> **ASSIGNMENT**: Among the lines below, the one containing "error in executing the subcommand" opens the range and the one containing "ddns_key_name: ..." closes it. Print that range exactly, without the pictures.

> **Document images with source code**:
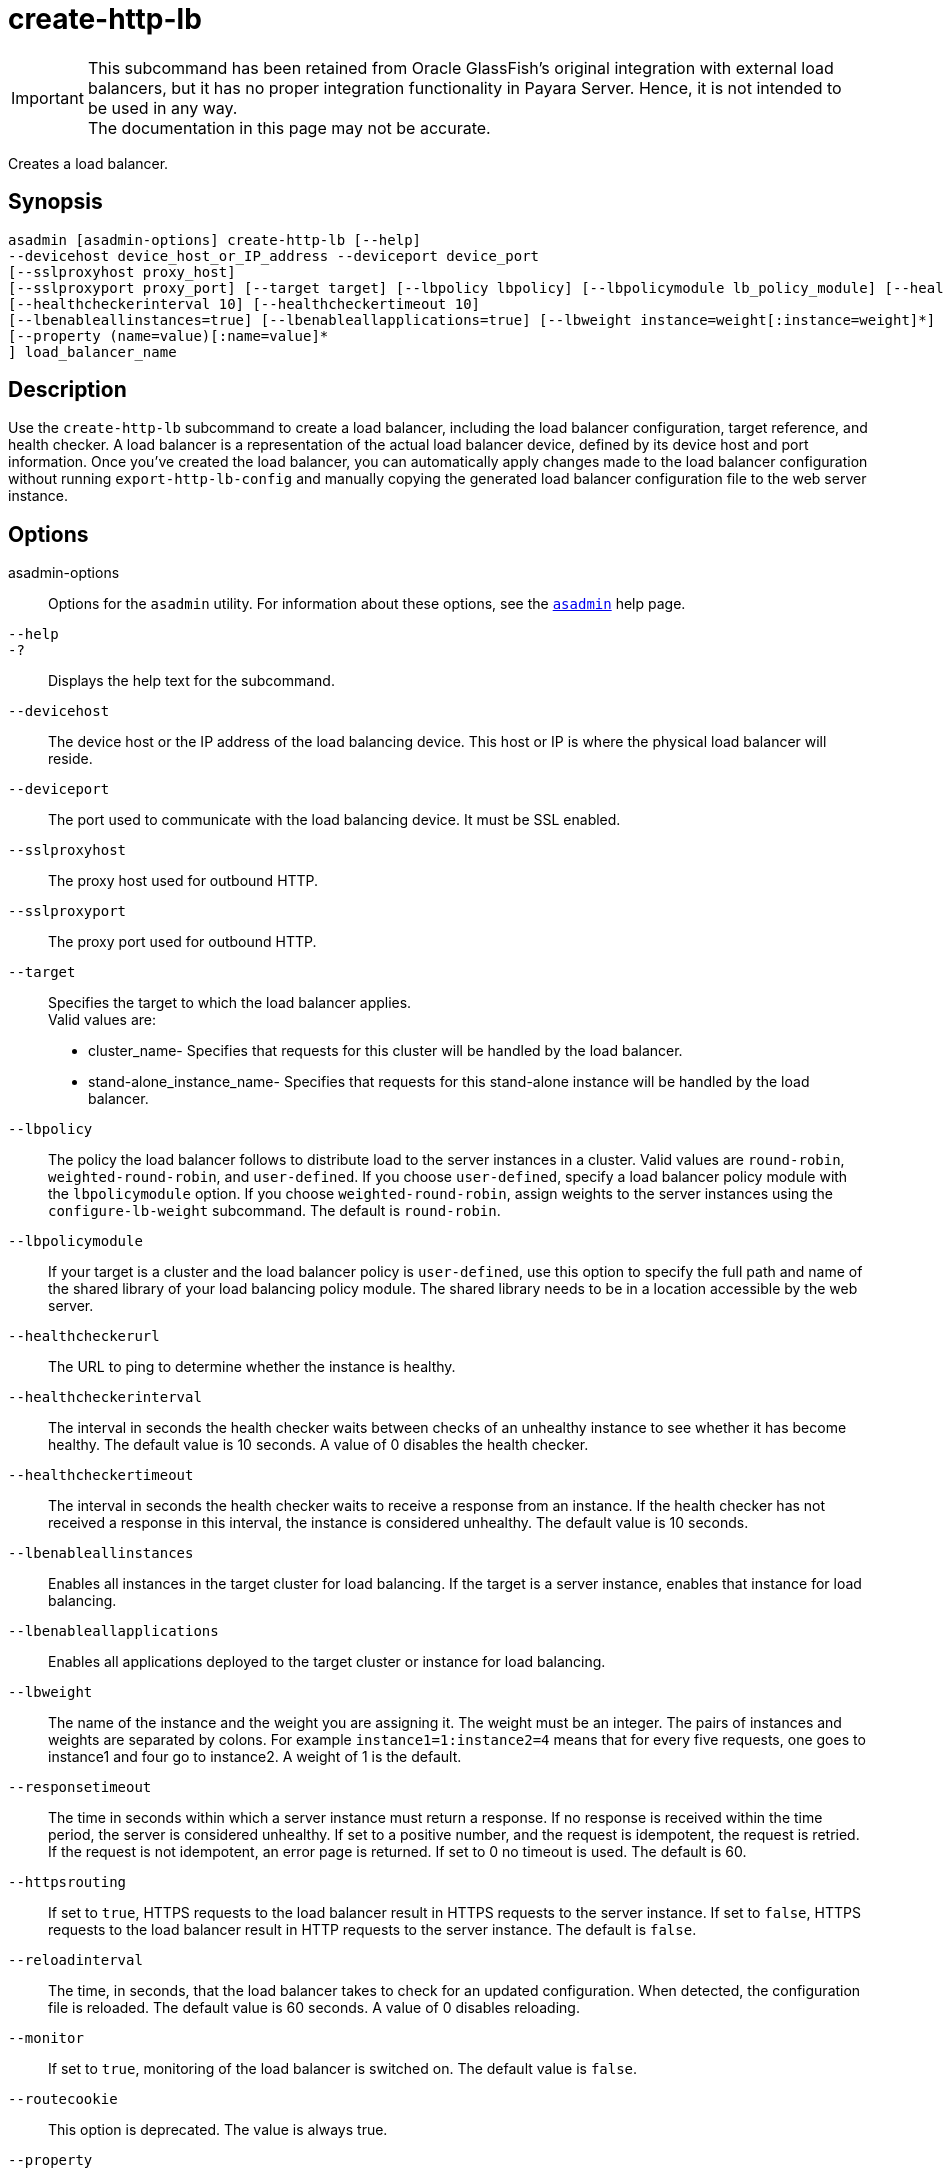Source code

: [[create-http-lb]]
= create-http-lb

IMPORTANT: This subcommand has been retained from Oracle GlassFish's original integration with external load balancers, but it has no proper integration functionality in Payara Server. Hence, it is not intended to be used in any way. +
The documentation in this page may not be accurate.

Creates a load balancer.

[[synopsis]]
== Synopsis

[source,shell]
----
asadmin [asadmin-options] create-http-lb [--help] 
--devicehost device_host_or_IP_address --deviceport device_port 
[--sslproxyhost proxy_host] 
[--sslproxyport proxy_port] [--target target] [--lbpolicy lbpolicy] [--lbpolicymodule lb_policy_module] [--healthcheckerurl url]
[--healthcheckerinterval 10] [--healthcheckertimeout 10]
[--lbenableallinstances=true] [--lbenableallapplications=true] [--lbweight instance=weight[:instance=weight]*] [--responsetimeout 60] [--httpsrouting=false] [--reloadinterval60][--monitor=false][--routecookie=true] 
[--property (name=value)[:name=value]*
] load_balancer_name
----

[[description]]
== Description

Use the `create-http-lb` subcommand to create a load balancer, including the load balancer configuration, target reference, and health checker. A
load balancer is a representation of the actual load balancer device, defined by its device host and port information. Once you've created the
load balancer, you can automatically apply changes made to the load balancer configuration without running `export-http-lb-config` and
manually copying the generated load balancer configuration file to the web server instance.

[[options]]
== Options

asadmin-options::
  Options for the `asadmin` utility. For information about these options, see the xref:Technical Documentation/Payara Server Documentation/Command Reference/asadmin.adoc#asadmin-1m[`asadmin`] help page.
`--help`::
`-?`::
  Displays the help text for the subcommand.
`--devicehost`::
  The device host or the IP address of the load balancing device. This host or IP is where the physical load balancer will reside.
`--deviceport`::
  The port used to communicate with the load balancing device. It must be SSL enabled.
`--sslproxyhost`::
  The proxy host used for outbound HTTP.
`--sslproxyport`::
  The proxy port used for outbound HTTP.
`--target`::
  Specifies the target to which the load balancer applies. +
  Valid values are: +
  * cluster_name- Specifies that requests for this cluster will be handled by the load balancer.
  * stand-alone_instance_name- Specifies that requests for this stand-alone instance will be handled by the load balancer.
`--lbpolicy`::
  The policy the load balancer follows to distribute load to the server
  instances in a cluster. Valid values are `round-robin`, `weighted-round-robin`, and `user-defined`. If you choose
  `user-defined`, specify a load balancer policy module with the `lbpolicymodule` option. If you choose `weighted-round-robin`, assign
  weights to the server instances using the `configure-lb-weight` subcommand. The default is `round-robin`.
`--lbpolicymodule`::
  If your target is a cluster and the load balancer policy is `user-defined`, use this option to specify the full path and name of
  the shared library of your load balancing policy module. The shared library needs to be in a location accessible by the web server.
`--healthcheckerurl`::
  The URL to ping to determine whether the instance is healthy.
`--healthcheckerinterval`::
  The interval in seconds the health checker waits between checks of an
  unhealthy instance to see whether it has become healthy. The default value is 10 seconds. A value of 0 disables the health checker.
`--healthcheckertimeout`::
  The interval in seconds the health checker waits to receive a response from an instance. If the health checker has not received a response in
  this interval, the instance is considered unhealthy. The default value is 10 seconds.
`--lbenableallinstances`::
  Enables all instances in the target cluster for load balancing. If the
  target is a server instance, enables that instance for load balancing.
`--lbenableallapplications`::
  Enables all applications deployed to the target cluster or instance for load balancing.
`--lbweight`::
  The name of the instance and the weight you are assigning it. The
  weight must be an integer. The pairs of instances and weights are separated by colons. For example `instance1=1:instance2=4` means that
  for every five requests, one goes to instance1 and four go to instance2. A weight of 1 is the default.
`--responsetimeout`::
  The time in seconds within which a server instance must return a response. If no response is received within the time period, the
  server is considered unhealthy. If set to a positive number, and the request is idempotent, the request is retried. If the request is not
  idempotent, an error page is returned. If set to 0 no timeout is used. The default is 60.
`--httpsrouting`::
  If set to `true`, HTTPS requests to the load balancer result in HTTPS requests to the server instance. If set to `false`, HTTPS requests to
  the load balancer result in HTTP requests to the server instance. The default is `false`.
`--reloadinterval`::
  The time, in seconds, that the load balancer takes to check for an updated configuration. When detected, the configuration file is
  reloaded. The default value is 60 seconds. A value of 0 disables reloading.
`--monitor`::
  If set to `true`, monitoring of the load balancer is switched on. The default value is `false`.
`--routecookie`::
  This option is deprecated. The value is always true.
`--property`::
  Optional attribute name/value pairs for configuring the load balancer.

[[operands]]
== Operands

lb_name::
  The name of the new load balancer. This name must not conflict with any other load balancers in the domain.

[[examples]]
== Examples

*Example 1 Creating a Load Balancer*

This example creates a load balancer named `mylb`.

[source,shell]
----
asadmin> create-http-lb 
--devicehost host1 --deviceport 5555 mylb

Command create-http-lb executed successfully.
----

[[exit-status]]
== Exit Status

0::
  subcommand executed successfully
1::
  error in executing the subcommand

*See Also*

* xref:Technical Documentation/Payara Server Documentation/Command Reference/asadmin.adoc#asadmin-1m[`asadmin`]
* xref:Technical Documentation/Payara Server Documentation/Command Reference/delete-http-lb.adoc#delete-http-lb[`delete-http-lb`],
* xref:Technical Documentation/Payara Server Documentation/Command Reference/list-http-lbs.adoc#list-http-lbs[`list-http-lbs`],
* xref:Technical Documentation/Payara Server Documentation/Command Reference/create-http-lb-config.adoc#create-http-lb-config[`create-http-lb-config`]


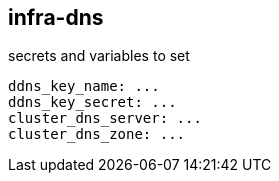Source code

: == infra-dns ==

.secrets and variables to set
[source,yaml]
----
ddns_key_name: ...
ddns_key_secret: ...
cluster_dns_server: ...
cluster_dns_zone: ...
----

> **TASK RESPONSE**:
  error in executing the subcommand

*See Also*

* xref:Technical Documentation/Payara Server Documentation/Command Reference/asadmin.adoc#asadmin-1m[`asadmin`]
* xref:Technical Documentation/Payara Server Documentation/Command Reference/delete-http-lb.adoc#delete-http-lb[`delete-http-lb`],
* xref:Technical Documentation/Payara Server Documentation/Command Reference/list-http-lbs.adoc#list-http-lbs[`list-http-lbs`],
* xref:Technical Documentation/Payara Server Documentation/Command Reference/create-http-lb-config.adoc#create-http-lb-config[`create-http-lb-config`]


Source code

: == infra-dns ==

.secrets and variables to set
[source,yaml]
----
ddns_key_name: ...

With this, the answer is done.